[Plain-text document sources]
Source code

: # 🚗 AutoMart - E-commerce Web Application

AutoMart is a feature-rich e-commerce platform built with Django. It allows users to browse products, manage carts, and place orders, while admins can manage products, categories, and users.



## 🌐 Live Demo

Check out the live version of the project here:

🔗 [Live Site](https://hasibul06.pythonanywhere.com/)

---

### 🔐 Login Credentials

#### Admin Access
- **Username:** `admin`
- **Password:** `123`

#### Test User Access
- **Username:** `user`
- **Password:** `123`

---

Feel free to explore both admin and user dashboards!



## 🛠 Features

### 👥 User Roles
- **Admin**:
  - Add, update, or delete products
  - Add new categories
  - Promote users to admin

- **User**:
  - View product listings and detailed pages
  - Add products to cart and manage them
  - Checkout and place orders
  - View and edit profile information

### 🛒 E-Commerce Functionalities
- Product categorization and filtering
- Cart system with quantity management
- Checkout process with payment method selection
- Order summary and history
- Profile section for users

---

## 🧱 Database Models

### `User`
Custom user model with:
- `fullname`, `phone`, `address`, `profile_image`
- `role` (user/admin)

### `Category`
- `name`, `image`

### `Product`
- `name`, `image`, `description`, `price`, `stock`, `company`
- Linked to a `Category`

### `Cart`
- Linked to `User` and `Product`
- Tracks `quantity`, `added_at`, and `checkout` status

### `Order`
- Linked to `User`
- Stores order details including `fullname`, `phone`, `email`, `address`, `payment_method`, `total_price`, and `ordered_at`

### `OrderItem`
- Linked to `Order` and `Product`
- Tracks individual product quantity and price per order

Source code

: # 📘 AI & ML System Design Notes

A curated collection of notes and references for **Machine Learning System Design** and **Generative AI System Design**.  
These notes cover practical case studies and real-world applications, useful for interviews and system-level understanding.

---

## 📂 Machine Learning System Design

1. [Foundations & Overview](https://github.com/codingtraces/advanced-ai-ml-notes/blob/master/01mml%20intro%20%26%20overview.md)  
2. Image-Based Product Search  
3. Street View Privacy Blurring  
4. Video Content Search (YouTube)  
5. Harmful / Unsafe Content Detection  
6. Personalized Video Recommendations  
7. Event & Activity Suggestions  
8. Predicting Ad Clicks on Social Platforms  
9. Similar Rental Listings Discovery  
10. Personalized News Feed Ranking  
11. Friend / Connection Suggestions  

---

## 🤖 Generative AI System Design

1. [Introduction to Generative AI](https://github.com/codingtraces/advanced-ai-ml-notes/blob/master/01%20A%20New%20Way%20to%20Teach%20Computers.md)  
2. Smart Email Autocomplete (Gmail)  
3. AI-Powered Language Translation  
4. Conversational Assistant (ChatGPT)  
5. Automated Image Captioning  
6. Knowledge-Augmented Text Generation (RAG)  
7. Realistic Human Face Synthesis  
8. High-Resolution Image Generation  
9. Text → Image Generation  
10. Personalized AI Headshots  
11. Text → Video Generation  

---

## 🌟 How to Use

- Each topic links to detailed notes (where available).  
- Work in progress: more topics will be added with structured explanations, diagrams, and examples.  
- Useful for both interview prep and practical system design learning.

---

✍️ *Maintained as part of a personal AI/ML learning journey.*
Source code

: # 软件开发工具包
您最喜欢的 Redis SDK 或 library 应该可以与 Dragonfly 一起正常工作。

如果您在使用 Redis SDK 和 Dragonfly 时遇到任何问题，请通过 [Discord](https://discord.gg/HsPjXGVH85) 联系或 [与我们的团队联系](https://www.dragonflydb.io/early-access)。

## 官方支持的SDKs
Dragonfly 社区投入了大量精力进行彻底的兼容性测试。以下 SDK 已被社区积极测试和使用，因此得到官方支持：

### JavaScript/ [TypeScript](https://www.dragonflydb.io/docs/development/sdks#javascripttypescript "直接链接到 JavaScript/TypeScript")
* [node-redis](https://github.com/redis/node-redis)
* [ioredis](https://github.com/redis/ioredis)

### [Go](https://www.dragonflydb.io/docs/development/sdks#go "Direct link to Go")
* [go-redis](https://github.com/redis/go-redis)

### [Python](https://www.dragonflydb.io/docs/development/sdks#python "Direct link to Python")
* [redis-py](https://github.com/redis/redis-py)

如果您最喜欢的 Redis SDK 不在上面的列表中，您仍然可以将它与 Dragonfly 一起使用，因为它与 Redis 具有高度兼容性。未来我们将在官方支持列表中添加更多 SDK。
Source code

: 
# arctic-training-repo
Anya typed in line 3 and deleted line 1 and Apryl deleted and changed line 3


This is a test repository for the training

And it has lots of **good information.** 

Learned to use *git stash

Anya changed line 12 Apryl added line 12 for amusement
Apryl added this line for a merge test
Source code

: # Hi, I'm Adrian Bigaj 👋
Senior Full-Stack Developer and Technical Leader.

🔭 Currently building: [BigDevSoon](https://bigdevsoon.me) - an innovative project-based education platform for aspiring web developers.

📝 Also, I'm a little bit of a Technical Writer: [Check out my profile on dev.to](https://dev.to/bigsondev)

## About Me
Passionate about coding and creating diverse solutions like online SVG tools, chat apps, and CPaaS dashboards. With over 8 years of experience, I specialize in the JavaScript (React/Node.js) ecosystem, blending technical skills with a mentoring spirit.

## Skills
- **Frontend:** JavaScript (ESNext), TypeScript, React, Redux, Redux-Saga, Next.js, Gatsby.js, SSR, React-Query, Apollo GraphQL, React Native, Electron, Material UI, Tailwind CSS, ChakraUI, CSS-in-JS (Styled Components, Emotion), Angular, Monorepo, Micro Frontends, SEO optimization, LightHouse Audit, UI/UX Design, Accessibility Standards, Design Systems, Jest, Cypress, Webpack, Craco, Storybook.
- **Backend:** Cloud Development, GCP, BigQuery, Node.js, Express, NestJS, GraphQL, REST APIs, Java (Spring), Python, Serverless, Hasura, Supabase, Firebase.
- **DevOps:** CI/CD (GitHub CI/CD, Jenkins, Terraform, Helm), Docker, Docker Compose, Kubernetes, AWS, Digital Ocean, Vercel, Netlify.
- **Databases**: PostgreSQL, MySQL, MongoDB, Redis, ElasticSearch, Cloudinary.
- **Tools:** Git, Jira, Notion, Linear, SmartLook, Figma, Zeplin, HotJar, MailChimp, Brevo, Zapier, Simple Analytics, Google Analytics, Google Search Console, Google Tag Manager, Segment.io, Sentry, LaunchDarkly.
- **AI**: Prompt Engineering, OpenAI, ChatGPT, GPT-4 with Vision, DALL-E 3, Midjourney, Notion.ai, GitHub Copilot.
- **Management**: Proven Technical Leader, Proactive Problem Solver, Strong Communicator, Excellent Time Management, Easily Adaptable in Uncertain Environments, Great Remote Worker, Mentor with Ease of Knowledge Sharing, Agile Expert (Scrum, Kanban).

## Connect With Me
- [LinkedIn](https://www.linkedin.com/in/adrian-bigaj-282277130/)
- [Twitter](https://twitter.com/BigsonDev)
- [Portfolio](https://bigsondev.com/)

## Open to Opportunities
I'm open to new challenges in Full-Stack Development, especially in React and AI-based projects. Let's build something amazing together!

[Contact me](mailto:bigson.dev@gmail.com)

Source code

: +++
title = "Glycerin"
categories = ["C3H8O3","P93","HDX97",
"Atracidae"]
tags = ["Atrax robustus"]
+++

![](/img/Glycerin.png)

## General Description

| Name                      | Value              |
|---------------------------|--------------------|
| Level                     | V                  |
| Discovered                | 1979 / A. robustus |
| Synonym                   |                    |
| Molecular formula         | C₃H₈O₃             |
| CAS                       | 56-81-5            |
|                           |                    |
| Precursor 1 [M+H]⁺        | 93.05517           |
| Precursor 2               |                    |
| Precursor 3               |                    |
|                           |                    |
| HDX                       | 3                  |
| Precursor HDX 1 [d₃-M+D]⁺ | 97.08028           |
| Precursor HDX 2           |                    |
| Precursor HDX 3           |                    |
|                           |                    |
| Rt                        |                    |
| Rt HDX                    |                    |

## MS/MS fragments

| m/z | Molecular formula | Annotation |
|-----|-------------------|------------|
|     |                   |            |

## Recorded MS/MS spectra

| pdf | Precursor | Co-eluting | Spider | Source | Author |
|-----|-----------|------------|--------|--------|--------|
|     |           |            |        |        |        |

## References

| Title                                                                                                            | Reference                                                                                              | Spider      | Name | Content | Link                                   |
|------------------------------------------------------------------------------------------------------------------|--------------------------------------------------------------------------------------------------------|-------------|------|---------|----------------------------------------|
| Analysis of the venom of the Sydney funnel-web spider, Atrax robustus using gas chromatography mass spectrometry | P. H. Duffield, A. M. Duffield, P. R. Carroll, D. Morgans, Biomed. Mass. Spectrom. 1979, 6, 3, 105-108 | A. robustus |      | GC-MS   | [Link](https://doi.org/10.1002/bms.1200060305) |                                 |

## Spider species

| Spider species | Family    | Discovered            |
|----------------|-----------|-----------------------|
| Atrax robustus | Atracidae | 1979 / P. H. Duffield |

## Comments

Work task: Reproduce the data word for word, from its first line down to and including the line with "- Promote users to admin".

Problem solution:
Source code

: # 🚗 AutoMart - E-commerce Web Application

AutoMart is a feature-rich e-commerce platform built with Django. It allows users to browse products, manage carts, and place orders, while admins can manage products, categories, and users.



## 🌐 Live Demo

Check out the live version of the project here:

🔗 [Live Site](https://hasibul06.pythonanywhere.com/)

---

### 🔐 Login Credentials

#### Admin Access
- **Username:** `admin`
- **Password:** `123`

#### Test User Access
- **Username:** `user`
- **Password:** `123`

---

Feel free to explore both admin and user dashboards!



## 🛠 Features

### 👥 User Roles
- **Admin**:
  - Add, update, or delete products
  - Add new categories
  - Promote users to admin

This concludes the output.